Thank you for sharing, you passion is showing


----------



## Timber (Sep 3, 2013)

Thanks! 



renata said:


> How do you make the edges so smooth?



I trim the edges with a little Stanley 12-101 plane.  You could use a lot of different things, that is just what I had lying around


----------



## Skatergirl46 (Sep 3, 2013)

Those are beautiful! I like the planing idea. I need to go and dig out some of my woodworking stuff. :idea:


----------



## kazmi (Sep 3, 2013)

They all look great!  and I bet smell fantastic!


----------



## savonierre (Sep 3, 2013)

They are all very very pretty.


----------



## Ancel (Sep 3, 2013)

Really nice soaps, love the names and blends too


----------



## cerelife (Sep 3, 2013)

They are all just lovely!!
I especially love the colors in the Cranberry Spice...do you mind sharing what you used?


----------



## Timber (Sep 4, 2013)

cerelife said:


> They are all just lovely!!
> I especially love the colors in the Cranberry Spice...do you mind sharing what you used?

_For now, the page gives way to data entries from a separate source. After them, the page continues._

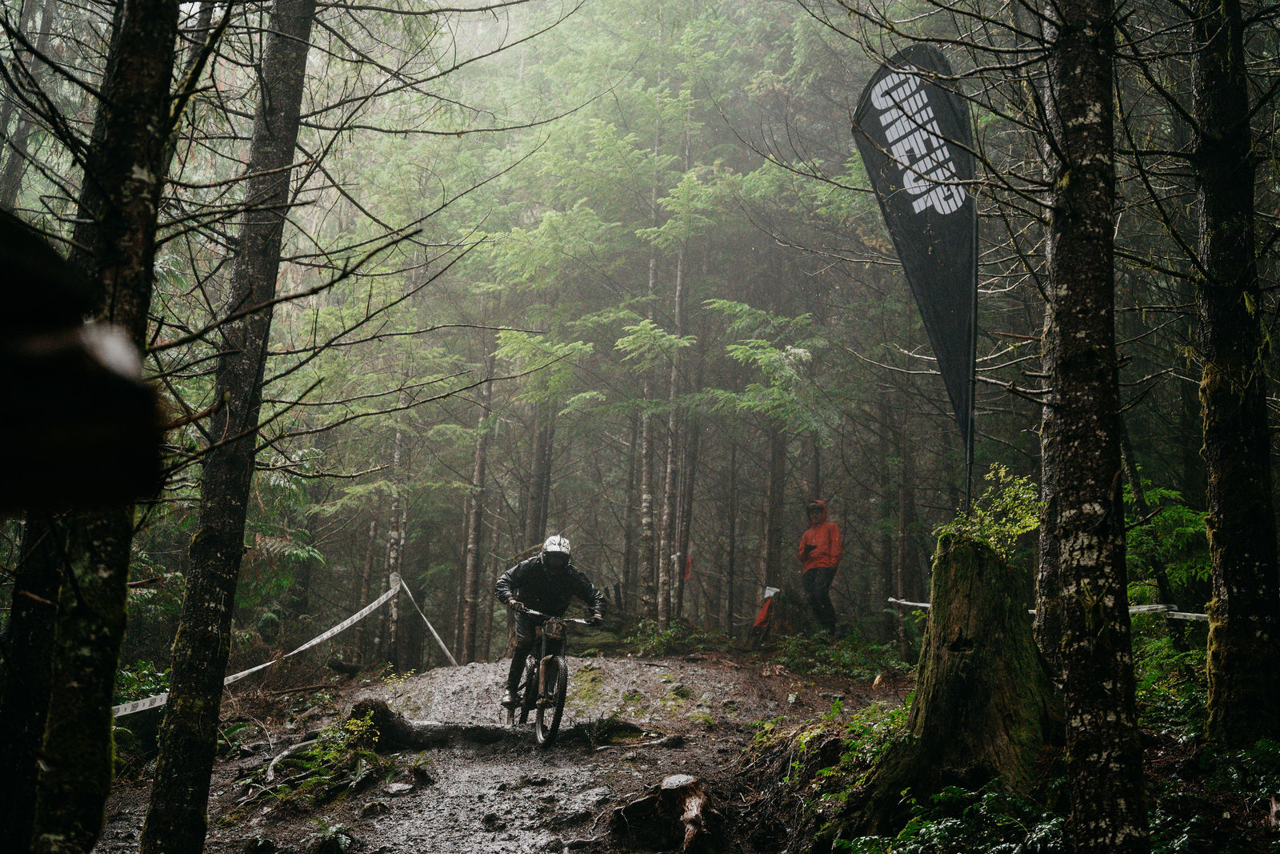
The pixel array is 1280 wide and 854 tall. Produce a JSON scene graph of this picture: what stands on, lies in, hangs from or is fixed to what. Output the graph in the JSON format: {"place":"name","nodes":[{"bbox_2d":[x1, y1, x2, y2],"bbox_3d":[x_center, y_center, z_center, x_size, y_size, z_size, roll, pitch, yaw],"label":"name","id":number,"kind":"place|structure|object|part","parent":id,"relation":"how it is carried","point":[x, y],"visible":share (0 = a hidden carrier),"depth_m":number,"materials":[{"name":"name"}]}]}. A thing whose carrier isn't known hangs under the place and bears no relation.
{"place":"outdoors","nodes":[
{"label":"outdoors","id":0,"kind":"place"},
{"bbox_2d":[92,648,915,853],"label":"dirt trail","id":1,"kind":"structure","parent":0,"point":[450,680],"materials":[{"name":"brown"}]},
{"bbox_2d":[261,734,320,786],"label":"tree root","id":2,"kind":"object","parent":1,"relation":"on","point":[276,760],"visible":0.71,"depth_m":9.57,"materials":[{"name":"grey wood"}]},
{"bbox_2d":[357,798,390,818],"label":"rock","id":3,"kind":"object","parent":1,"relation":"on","point":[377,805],"visible":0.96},
{"bbox_2d":[383,779,414,795],"bbox_3d":[-1.407,2.113,8.623,0.208,0.097,0.238,-2,-8,23],"label":"rock","id":4,"kind":"object","parent":1,"relation":"on","point":[399,787],"visible":0.97,"depth_m":8.58,"materials":[{"name":"grey stone"}]},
{"bbox_2d":[343,697,651,750],"bbox_3d":[-0.941,2.096,10.304,2.221,0.381,0.918,1,-7,-1],"label":"tree root","id":5,"kind":"object","parent":1,"relation":"on","point":[404,727],"visible":0.64,"depth_m":10.15,"materials":[{"name":"brown wood"}]},
{"bbox_2d":[503,612,598,749],"bbox_3d":[-0.662,1.702,10.202,0.564,0.939,1.446,1,-7,-1],"label":"bicycle","id":6,"kind":"object","parent":1,"relation":"on","point":[532,673],"visible":0.78,"depth_m":10.00,"materials":[{"name":"black metal"}]},
{"label":"wheel","id":7,"kind":"part","parent":6,"relation":"part of","materials":[{"name":"black rubber"}]},
{"bbox_2d":[496,535,609,712],"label":"man","id":8,"kind":"object","parent":6,"relation":"on","point":[557,588],"visible":0.86,"depth_m":10.33},
{"bbox_2d":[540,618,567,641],"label":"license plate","id":9,"kind":"object","parent":6,"relation":"attached to","point":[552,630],"visible":0.81,"depth_m":9.87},
{"label":"handlebars","id":10,"kind":"part","parent":6,"relation":"part of","materials":[{"name":"black metal"}]},
{"bbox_2d":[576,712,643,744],"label":"grass tuft","id":11,"kind":"object","parent":1,"relation":"on","point":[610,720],"visible":0.78,"depth_m":10.20,"materials":[{"name":"green plant"}]},
{"bbox_2d":[608,773,720,853],"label":"tree stump","id":12,"kind":"object","parent":1,"relation":"on","point":[665,790],"visible":0.97,"depth_m":6.88,"materials":[{"name":"brown wood"}]},
{"bbox_2d":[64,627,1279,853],"label":"forest floor","id":13,"kind":"structure","parent":0,"point":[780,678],"materials":[{"name":"brown soil"}]},
{"bbox_2d":[27,0,187,850],"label":"tree","id":14,"kind":"object","parent":13,"relation":"on","point":[154,73],"visible":0.97,"depth_m":4.11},
{"bbox_2d":[112,657,171,709],"bbox_3d":[-3.977,2.130,11.498,0.909,0.646,1.296,1,-7,-1],"label":"shrub","id":15,"kind":"object","parent":13,"relation":"on","point":[134,682],"visible":0.29,"depth_m":11.65,"materials":[{"name":"green plant"}]},
{"bbox_2d":[135,0,316,853],"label":"tree","id":16,"kind":"object","parent":13,"relation":"on","point":[291,140],"visible":0.99,"depth_m":5.95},
{"bbox_2d":[115,569,457,718],"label":"barrier tape","id":17,"kind":"object","parent":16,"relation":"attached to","point":[314,641],"visible":0.65,"depth_m":13.87,"materials":[{"name":"white plastic"}]},
{"bbox_2d":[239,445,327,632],"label":"tree branches","id":18,"kind":"object","parent":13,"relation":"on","point":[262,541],"visible":0.51,"depth_m":16.19,"materials":[{"name":"green plant"}]},
{"bbox_2d":[255,708,383,801],"bbox_3d":[-1.864,2.005,8.965,0.922,0.520,1.051,1,-7,-1],"label":"fern","id":19,"kind":"object","parent":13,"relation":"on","point":[306,765],"visible":0.7,"depth_m":8.91,"materials":[{"name":"green plant"}]},
{"bbox_2d":[305,817,354,850],"bbox_3d":[-1.600,2.080,7.470,0.453,0.202,0.523,1,-7,-1],"label":"fern","id":20,"kind":"object","parent":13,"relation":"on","point":[334,830],"visible":0.96,"depth_m":7.47,"materials":[{"name":"green plant"}]},
{"bbox_2d":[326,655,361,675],"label":"log","id":21,"kind":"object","parent":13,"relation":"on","point":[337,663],"visible":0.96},
{"bbox_2d":[380,416,407,663],"bbox_3d":[-3.347,-0.462,20.681,0.368,8.278,0.398,1,-7,-1],"label":"tree","id":22,"kind":"object","parent":13,"relation":"on","point":[392,551],"visible":0.63,"depth_m":20.28,"materials":[{"name":"brown wood"}]},
{"bbox_2d":[456,352,493,658],"bbox_3d":[-2.477,-0.239,23.066,0.442,8.753,0.450,1,-7,-1],"label":"tree","id":23,"kind":"object","parent":13,"relation":"on","point":[472,570],"visible":0.77,"depth_m":22.67,"materials":[{"name":"brown wood"}]},
{"bbox_2d":[635,86,664,628],"bbox_3d":[0.209,-1.765,20.257,0.371,9.692,0.465,1,-7,-1],"label":"tree","id":24,"kind":"object","parent":13,"relation":"on","point":[647,496],"visible":0.88,"depth_m":19.89,"materials":[{"name":"brown"}]},
{"bbox_2d":[624,617,699,656],"bbox_3d":[0.241,2.535,17.446,0.986,0.551,1.169,1,-7,-1],"label":"shrub","id":25,"kind":"object","parent":13,"relation":"on","point":[670,635],"visible":0.75,"depth_m":17.40,"materials":[{"name":"green plant"}]},
{"bbox_2d":[655,100,691,630],"bbox_3d":[0.486,-1.785,19.702,0.367,9.590,0.461,1,-7,-1],"label":"tree","id":26,"kind":"object","parent":13,"relation":"on","point":[665,618],"visible":0.89,"depth_m":19.38,"materials":[{"name":"brown"}]},
{"bbox_2d":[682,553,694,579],"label":"orange flag","id":27,"kind":"object","parent":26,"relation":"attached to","point":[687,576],"visible":0.72,"depth_m":20.27,"materials":[{"name":"red fabric"}]},
{"bbox_2d":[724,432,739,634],"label":"tree","id":28,"kind":"object","parent":13,"relation":"on","point":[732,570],"visible":0.94,"depth_m":25.09,"materials":[{"name":"brown wood"}]},
{"bbox_2d":[752,584,779,630],"bbox_3d":[1.471,2.135,17.370,0.261,0.564,0.243,1,-7,-1],"label":"orange flag","id":29,"kind":"object","parent":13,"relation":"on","point":[767,593],"visible":0.96,"depth_m":17.35,"materials":[{"name":"red fabric"}]},
{"bbox_2d":[761,421,788,626],"bbox_3d":[1.987,-1.726,21.652,0.583,9.432,0.595,1,-7,-1],"label":"tree","id":30,"kind":"object","parent":13,"relation":"on","point":[770,536],"visible":0.71,"depth_m":21.09,"materials":[{"name":"brown wood"}]},
{"bbox_2d":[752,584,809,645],"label":"tree stump","id":31,"kind":"object","parent":13,"relation":"on","point":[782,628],"visible":0.77,"depth_m":17.20,"materials":[{"name":"brown wood"}]},
{"bbox_2d":[797,500,842,634],"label":"person","id":32,"kind":"object","parent":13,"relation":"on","point":[820,554],"visible":0.96,"depth_m":15.64},
{"bbox_2d":[755,700,911,804],"bbox_3d":[1.064,1.639,7.437,0.941,0.491,1.377,1,-7,-1],"label":"shrub","id":33,"kind":"object","parent":13,"relation":"on","point":[802,745],"visible":0.46,"depth_m":7.42,"materials":[{"name":"green plant"}]},
{"bbox_2d":[771,628,913,681],"bbox_3d":[1.966,2.290,14.636,1.571,0.536,2.005,1,-7,-1],"label":"shrub","id":34,"kind":"object","parent":13,"relation":"on","point":[845,658],"visible":0.7,"depth_m":14.57,"materials":[{"name":"green plant"}]},
{"bbox_2d":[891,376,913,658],"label":"tree","id":35,"kind":"object","parent":13,"relation":"on","point":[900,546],"visible":0.86,"depth_m":19.00,"materials":[{"name":"brown wood"}]},
{"bbox_2d":[835,776,1070,853],"label":"undergrowth","id":36,"kind":"object","parent":13,"relation":"on","point":[925,822],"visible":0.86,"materials":[{"name":"green plant"}]},
{"bbox_2d":[855,526,1055,821],"bbox_3d":[1.537,1.187,6.824,1.055,1.478,1.114,1,-7,-1],"label":"tree stump","id":37,"kind":"object","parent":13,"relation":"on","point":[975,658],"visible":0.81,"depth_m":6.59,"materials":[{"name":"wood"}]},
{"bbox_2d":[940,464,1041,556],"bbox_3d":[1.706,0.465,7.075,0.561,0.531,0.595,1,-7,-1],"label":"shrub","id":38,"kind":"object","parent":37,"relation":"on","point":[1003,469],"visible":0.69,"depth_m":7.04,"materials":[{"name":"green plant"}]},
{"bbox_2d":[1034,80,1062,684],"bbox_3d":[2.232,-1.259,7.786,0.448,5.915,0.597,1,-7,-1],"label":"tree","id":39,"kind":"object","parent":13,"relation":"on","point":[1046,451],"visible":0.51,"depth_m":7.59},
{"bbox_2d":[1042,0,1148,850],"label":"tree","id":40,"kind":"object","parent":13,"relation":"on","point":[1088,718],"visible":0.99,"depth_m":4.87,"materials":[{"name":"wood"}]},
{"bbox_2d":[884,592,1207,621],"bbox_3d":[3.134,1.205,9.766,0.354,0.187,3.594,6,-9,-36],"label":"barrier tape","id":41,"kind":"object","parent":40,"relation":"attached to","point":[915,603],"visible":0.43,"depth_m":9.53,"materials":[{"name":"white plastic"}]},
{"bbox_2d":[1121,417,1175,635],"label":"tree","id":42,"kind":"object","parent":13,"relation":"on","point":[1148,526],"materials":[{"name":"plant"}]},
{"bbox_2d":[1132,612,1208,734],"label":"shrub","id":43,"kind":"object","parent":13,"relation":"on","point":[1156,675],"visible":0.43,"depth_m":8.41,"materials":[{"name":"green plant"}]},
{"bbox_2d":[1148,737,1279,853],"label":"undergrowth","id":44,"kind":"object","parent":13,"relation":"on","point":[1261,742],"visible":0.81,"materials":[{"name":"green plant"}]},
{"bbox_2d":[1189,0,1279,751],"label":"tree","id":45,"kind":"object","parent":13,"relation":"on","point":[1230,618],"visible":1,"depth_m":6.38,"materials":[{"name":"wood"}]},
{"label":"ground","id":46,"kind":"structure","parent":0},
{"bbox_2d":[0,0,55,209],"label":"tree","id":47,"kind":"object","parent":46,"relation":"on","point":[8,175],"visible":0.72,"depth_m":15.42,"materials":[{"name":"brown"}]},
{"bbox_2d":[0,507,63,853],"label":"tree","id":48,"kind":"object","parent":46,"relation":"on","point":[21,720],"visible":0.73,"depth_m":5.03,"materials":[{"name":"brown"}]},
{"bbox_2d":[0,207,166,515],"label":"person","id":49,"kind":"object","parent":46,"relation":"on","point":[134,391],"visible":0.99,"depth_m":1.82},
{"bbox_2d":[526,396,555,547],"bbox_3d":[-1.625,-1.505,25.163,0.564,10.532,0.555,1,-7,-1],"label":"tree","id":50,"kind":"object","parent":46,"relation":"on","point":[542,484],"visible":0.51,"depth_m":24.69,"materials":[{"name":"brown wood"}]},
{"bbox_2d":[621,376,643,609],"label":"tree","id":51,"kind":"object","parent":46,"relation":"on","point":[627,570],"visible":0.61,"depth_m":25.14,"materials":[{"name":"brown wood"}]},
{"bbox_2d":[850,44,981,496],"bbox_3d":[1.695,-0.846,8.721,0.845,2.982,0.296,1,-7,-1],"label":"feather flag","id":52,"kind":"object","parent":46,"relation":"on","point":[930,106],"visible":0.94,"depth_m":8.72,"materials":[{"name":"fabric"}]},
{"bbox_2d":[1122,476,1211,611],"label":"shrub","id":53,"kind":"object","parent":46,"relation":"on","point":[1168,514],"visible":0.42,"depth_m":11.13,"materials":[{"name":"green plant"}]}
]}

Actually there is no added color in that one. The FO discolored a little yellowish, and the the brown is from the cinnamon.


----------



## Timber (Sep 24, 2013)

A couple more:

"Simplicity" with beef tallow.  Clean Cotton FO.

"Ice Storm" with Blue Spruce FO.


----------



## Saswede (Sep 24, 2013)

Both lovely!  


Sent from my iPad using Soap Making


----------



## soapsbysonja (Sep 24, 2013)

OH MY GOD I love the blues!!! Just gorgeous!!!!


Sent from my iPhone using Soap Making


----------